# DATASET EXTRACT:
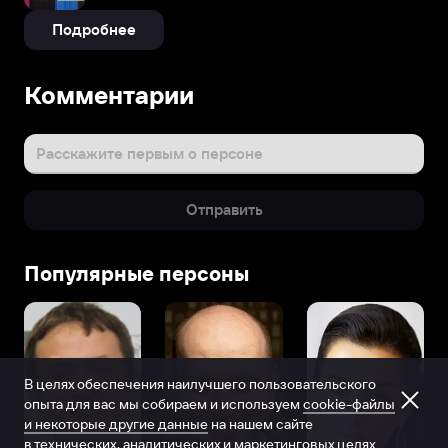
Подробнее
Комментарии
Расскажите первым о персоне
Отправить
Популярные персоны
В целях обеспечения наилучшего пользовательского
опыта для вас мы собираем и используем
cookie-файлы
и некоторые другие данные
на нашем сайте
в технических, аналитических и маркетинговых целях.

# PROBLEM DESCRIPTION:
Pick from the records each line that contains the word "целях" and show it.

# TASK OUTPUT:
В целях обеспечения наилучшего пользовательского
в технических, аналитических и маркетинговых целях.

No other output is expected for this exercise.